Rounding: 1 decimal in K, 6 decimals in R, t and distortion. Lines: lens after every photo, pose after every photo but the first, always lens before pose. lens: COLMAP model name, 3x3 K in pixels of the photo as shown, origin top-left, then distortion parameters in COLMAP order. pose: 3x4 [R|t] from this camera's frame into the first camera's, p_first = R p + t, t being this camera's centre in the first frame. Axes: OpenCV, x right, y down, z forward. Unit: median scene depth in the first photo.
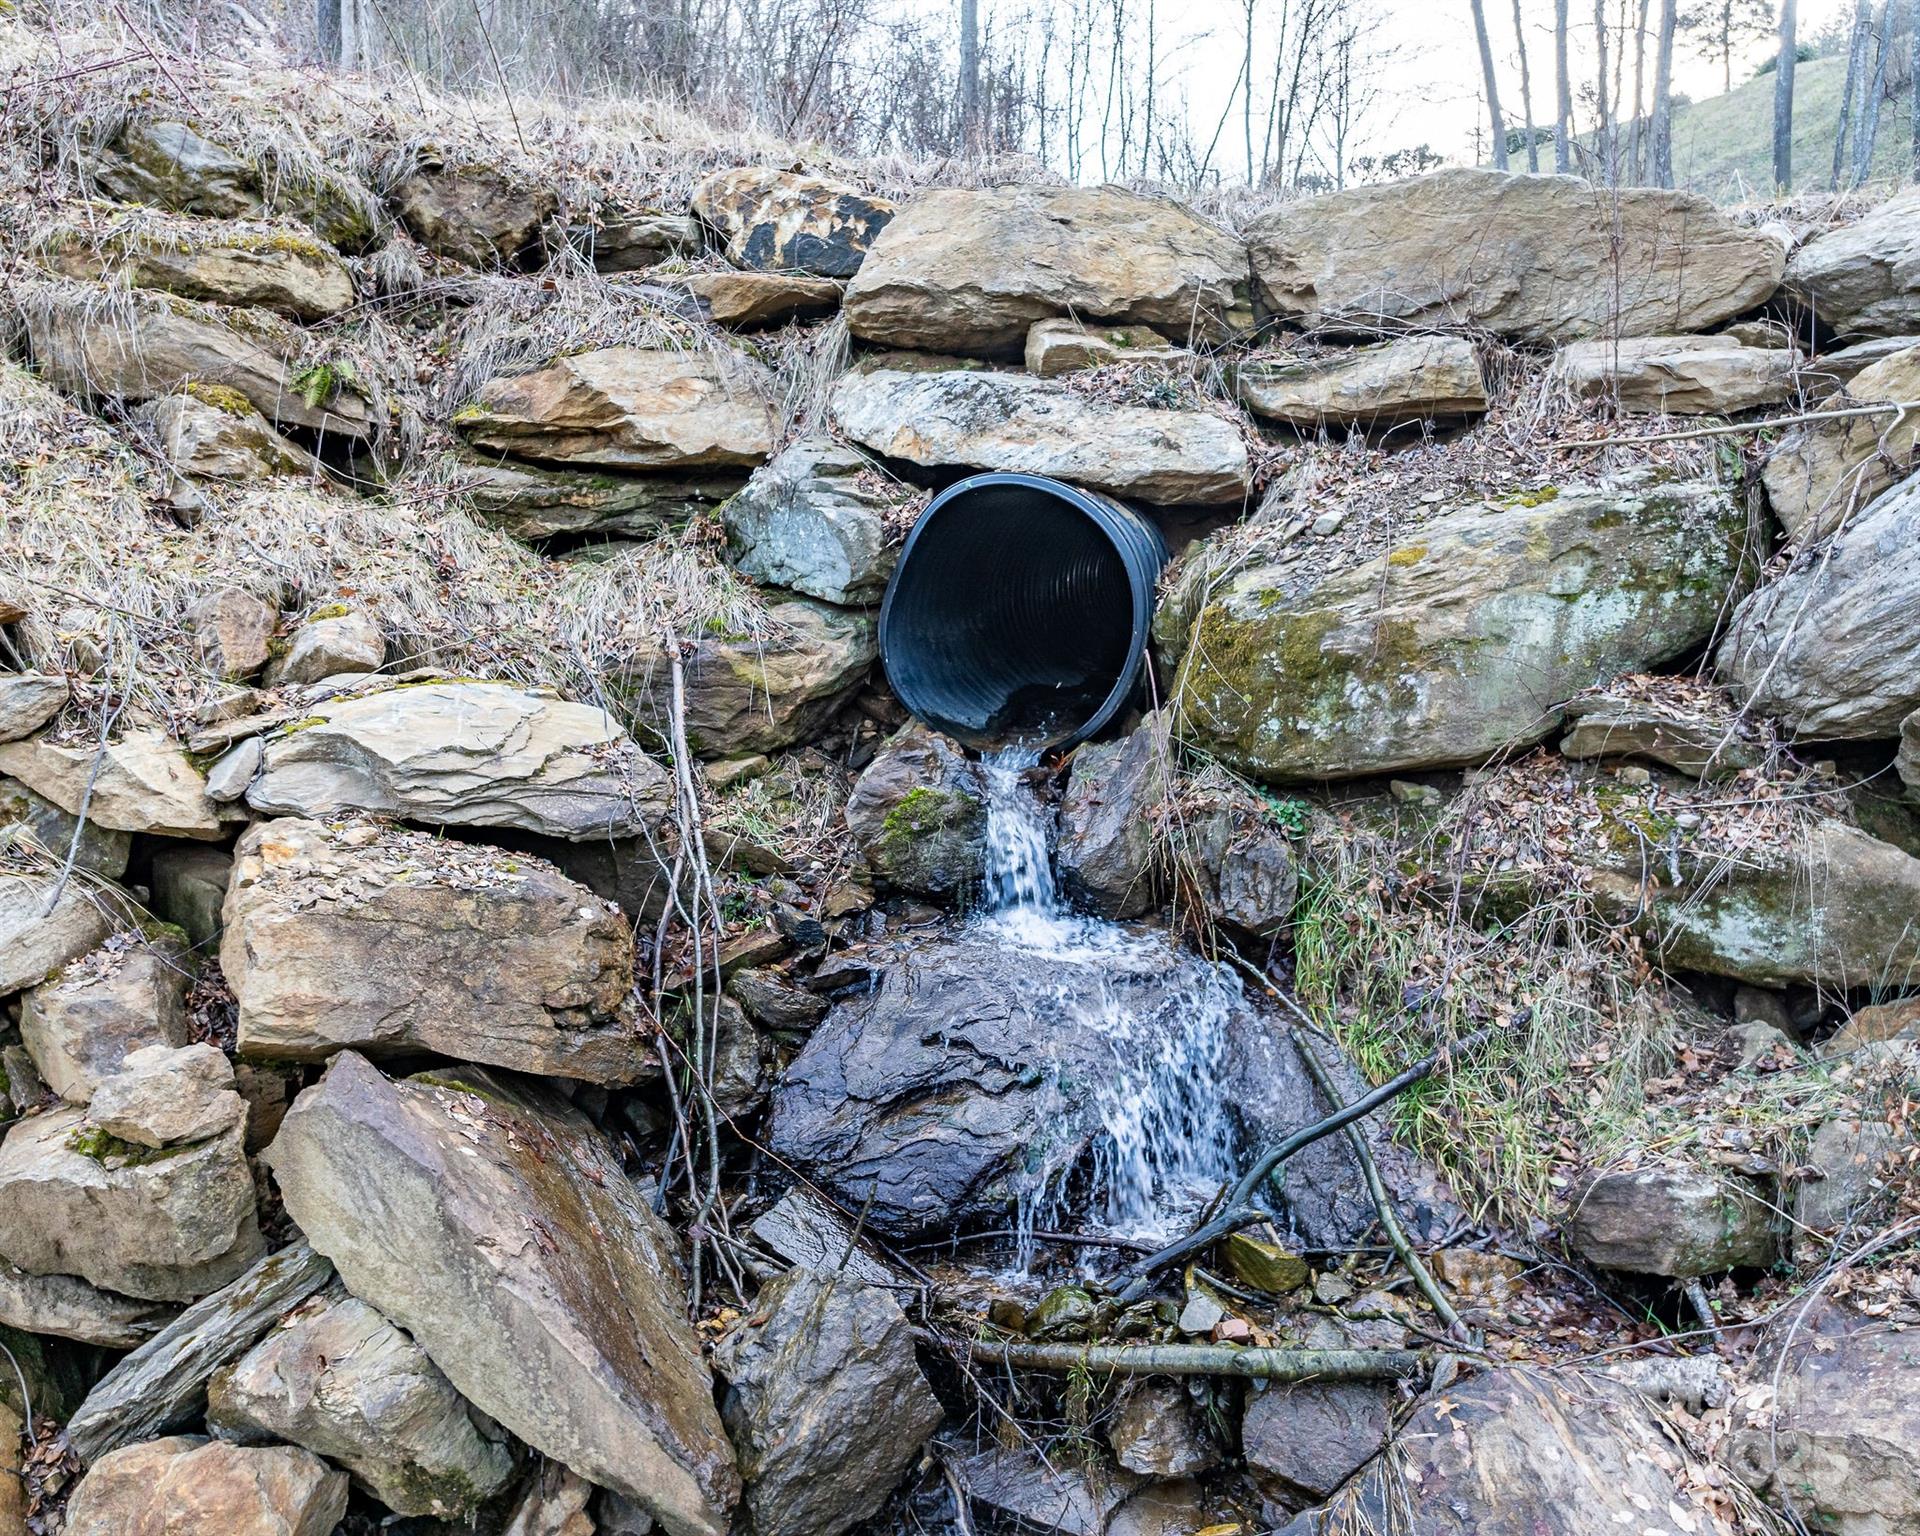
lens RADIAL K [[1478.7, 0, 956.4], [0, 1478.7, 761.7], [0, 0, 1]] dist [-0.060977, 0.036938]
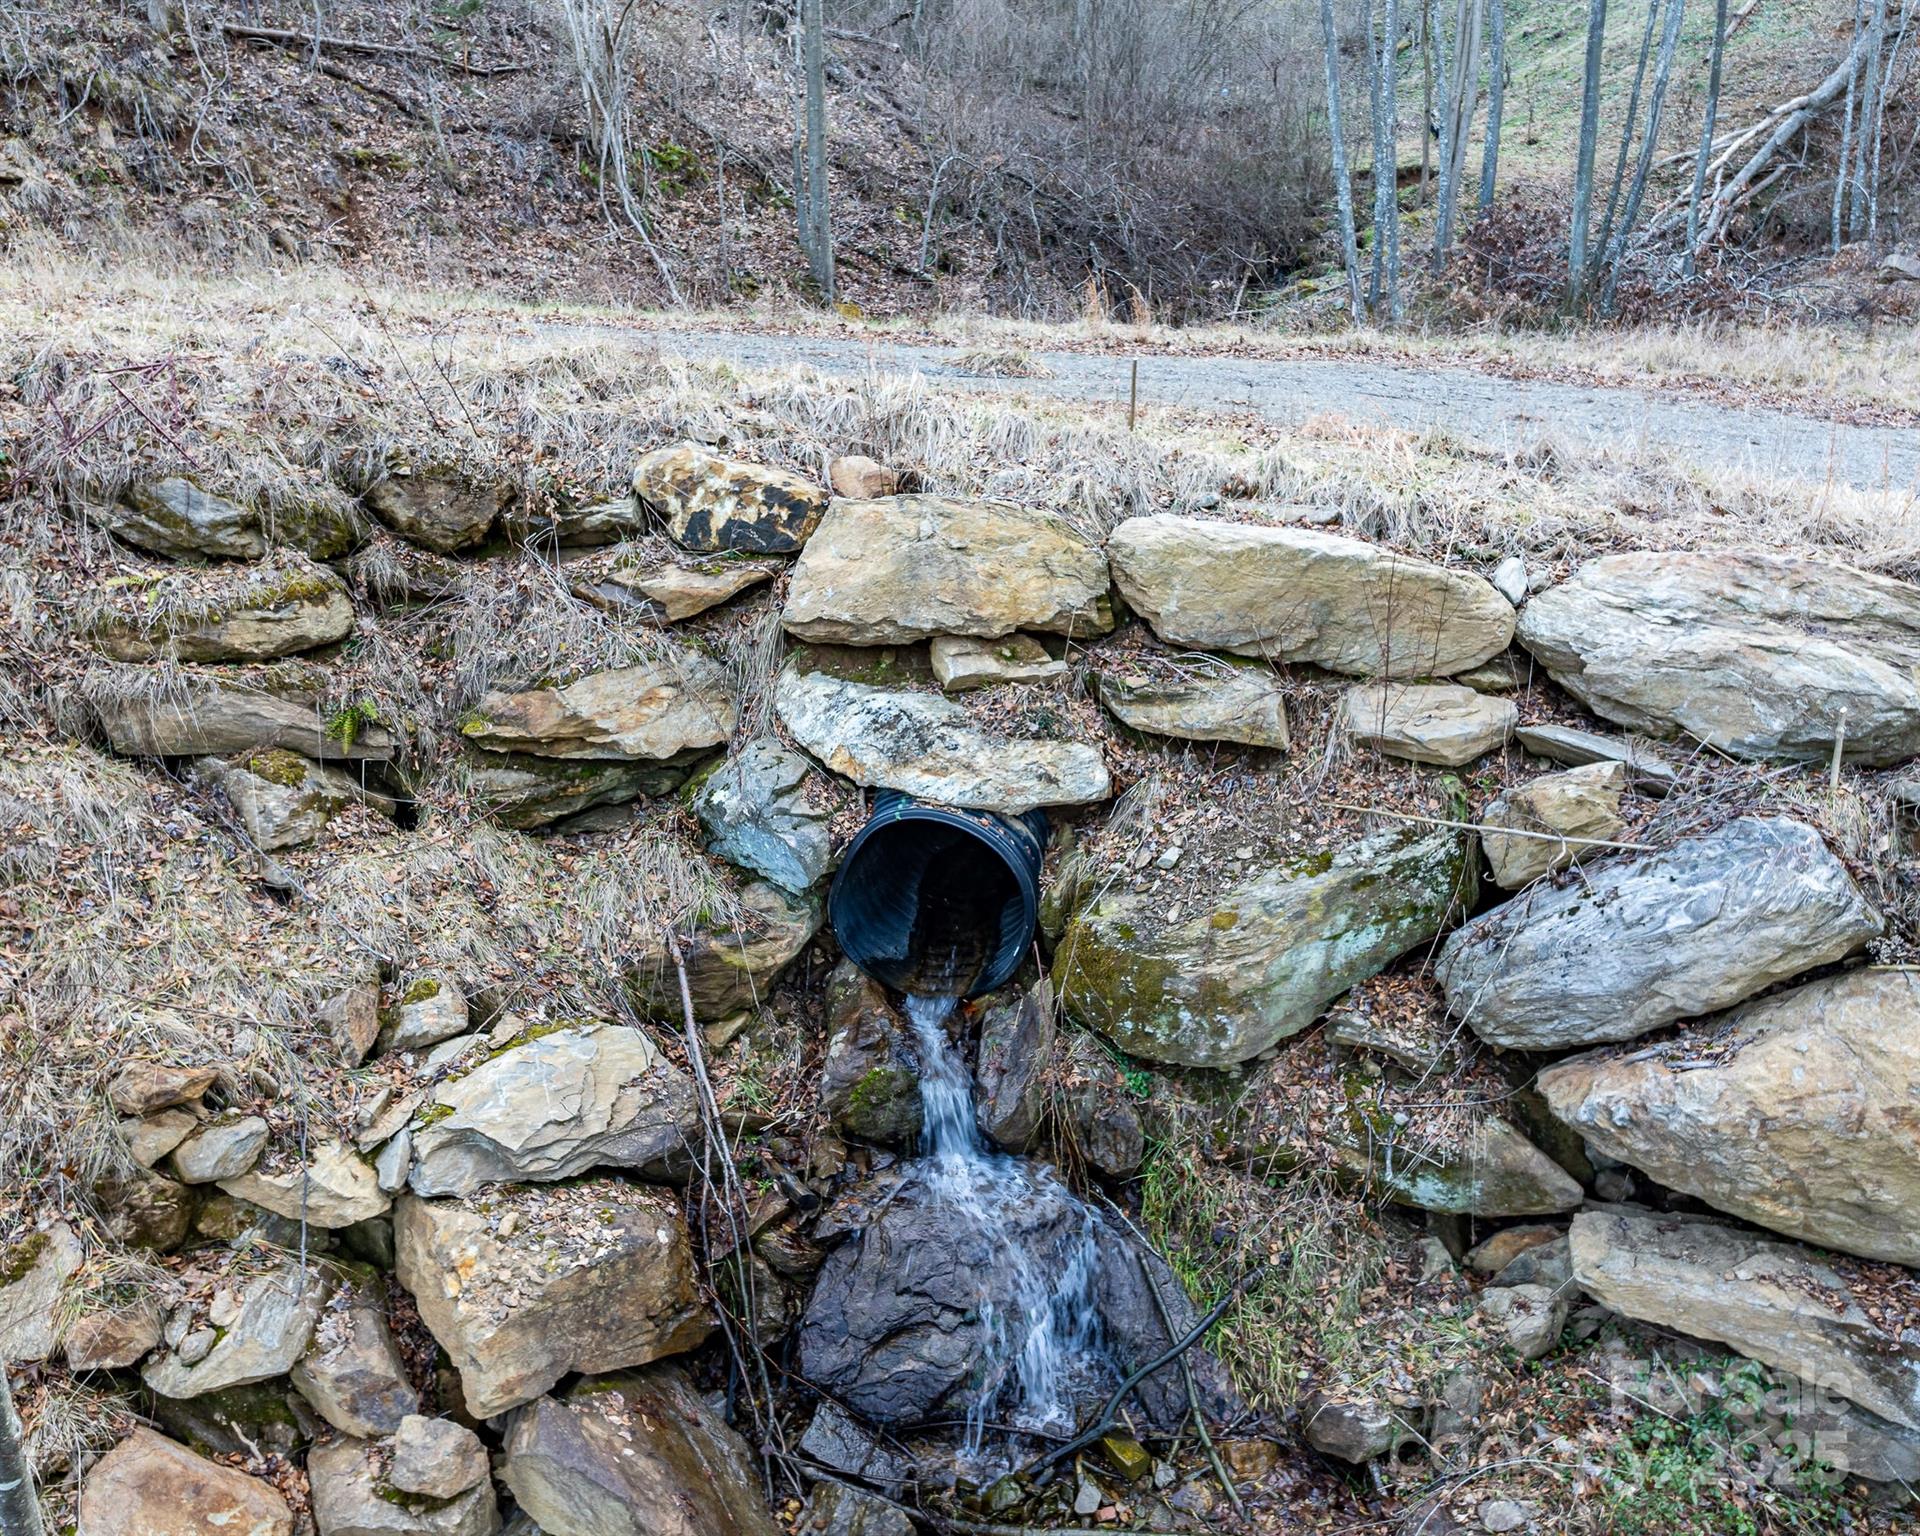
lens RADIAL K [[1478.7, 0, 965.8], [0, 1478.7, 777.5], [0, 0, 1]] dist [-0.060977, 0.036938]
pose [[0.992202, -0.046971, 0.115455, -0.088175], [0.016919, 0.968459, 0.248596, -0.596503], [-0.123490, -0.244704, 0.961702, -0.271149]]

**EXERCISE GOAL**: Give back the data exactly. Skip any images.

**ANSWER BELOW**:
Rounding: 1 decimal in K, 6 decimals in R, t and distortion. Lines: lens after every photo, pose after every photo but the first, always lens before pose. lens: COLMAP model name, 3x3 K in pixels of the photo as shown, origin top-left, then distortion parameters in COLMAP order. pose: 3x4 [R|t] from this camera's frame into the first camera's, p_first = R p + t, t being this camera's centre in the first frame. Axes: OpenCV, x right, y down, z forward. Unit: median scene depth in the first photo.
lens RADIAL K [[1478.7, 0, 956.4], [0, 1478.7, 761.7], [0, 0, 1]] dist [-0.060977, 0.036938]
lens RADIAL K [[1478.7, 0, 965.8], [0, 1478.7, 777.5], [0, 0, 1]] dist [-0.060977, 0.036938]
pose [[0.992202, -0.046971, 0.115455, -0.088175], [0.016919, 0.968459, 0.248596, -0.596503], [-0.123490, -0.244704, 0.961702, -0.271149]]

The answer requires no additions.